Nothing quite brings the legislature to a full boil — sometimes a full stop — like a judgeship fight. It might seem small beer but to legislators it’s a big deal. That’s because judicial appointments are among the few perquisites reserved for delegates and senators, and — to their delight — because judicial ambitions can reduce muscular members of the bar to pliant mendicants.

Coupled with expansion would be a change far more significant than an increase in the number of appellate judges.

Virginia used to take defiant pride in being the last state to do anything small-d democratic, whether it was endorsing Social Security in the 1930s or elective school boards in the 1990s. It would join the 49 other states and the District of Columbia in guaranteeing an automatic right of appeal to a mid-level court or a court of last resort, according to the Judicial Council, an advisory arm of the Virginia court system, which recommends recalibrating the appeals court.

As Steve Emmert, a Virginia Beach lawyer and authority on appellate law, wrote on his blog, “About. Damned. Time.”

The Court of Appeals, created by the legislature in 1985 over the objections of Old Guard lawyers and judges and given limited jurisdiction, would see its authority broadened to include all civil and criminal matters. Its civil docket largely has been administrative issues, worker-injury cases and divorce and child custody disputes. On law and order, it is stoutly conservative — a reminder of Republican legislative dominance. In 2019, the court affirmed 1,500 convictions simply by refusing to accept appeals. It heard just 184.

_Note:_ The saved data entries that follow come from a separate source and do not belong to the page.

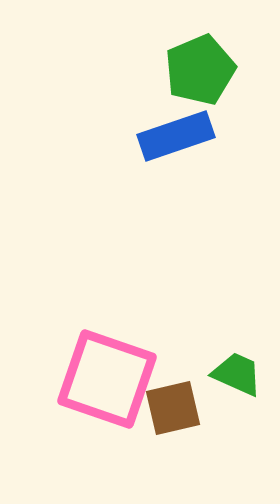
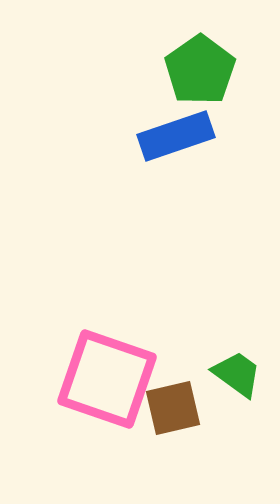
green pentagon: rotated 12 degrees counterclockwise
green trapezoid: rotated 12 degrees clockwise
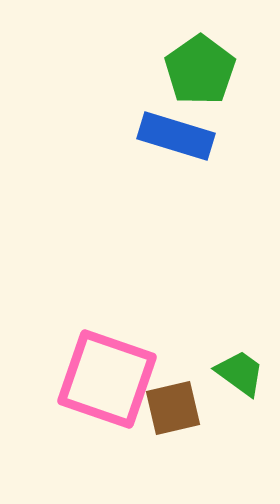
blue rectangle: rotated 36 degrees clockwise
green trapezoid: moved 3 px right, 1 px up
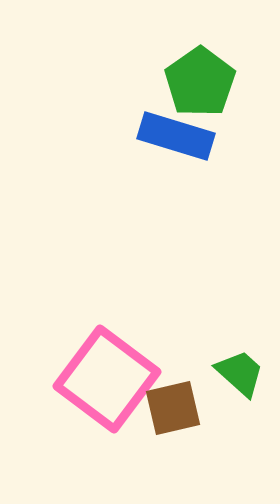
green pentagon: moved 12 px down
green trapezoid: rotated 6 degrees clockwise
pink square: rotated 18 degrees clockwise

Expanded jurisdiction of the appeals court would have a trickle-down and trickle-up effect.

Emmert said circuit court judges, accustomed to having the last word because of restrictions on appeals and rare reversals, will be mindful of appellate scrutiny because review would be available in all cases.

Plus, the appeals court could more fully filter matters that could go to the Virginia Supreme Court, the final stop in the state judiciary. Except for death penalty cases, rulings by the SCC and judicial and legal disciplinary questions — all of which automatically are heard — the justices take appeals by invitation only. That is, one must first make a case for the justices to hear it.

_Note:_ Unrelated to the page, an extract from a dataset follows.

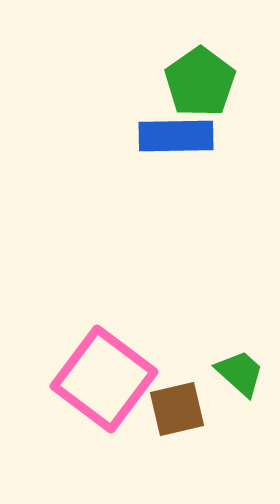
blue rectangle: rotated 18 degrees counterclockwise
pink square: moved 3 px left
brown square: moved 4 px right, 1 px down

But who, as an appeals judge, considers these issues and the backdrop against which they are pondered; well, that’s where the rubber hits the robe. The 11-judge Court of Appeals, which lost its only Black male member to a federal judgeship, currently has 10 members. Only one is Black. She is among its three female judges. Eight judges are former prosecutors or government lawyers.

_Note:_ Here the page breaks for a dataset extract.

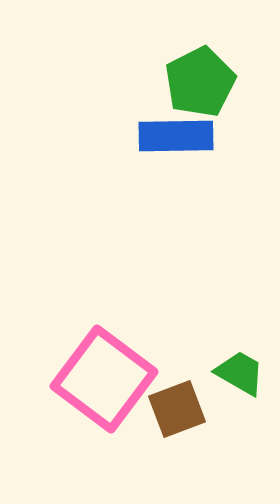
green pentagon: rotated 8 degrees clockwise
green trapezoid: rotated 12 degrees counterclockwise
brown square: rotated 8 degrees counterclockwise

“It’s important that we get more diversity and broader ranges of experience,” said state Sen. Scott Surovell, D-Fairfax, leading the push for an expanded court.

Pair an enlarged court with Democrat-written, post-George Floyd police and criminal-justice reforms, it’s clear — at least to Senate Minority Leader Tommy Norment, R-James City — the new legislative majority wants to redirect a traditionally conservative judiciary, playing into the GOP claim that Democrats are soft on crime. Norment has no confidence Northam, post-blackface calamity, will stand in the way: “Not as long as he is on his turnpike of redemption.”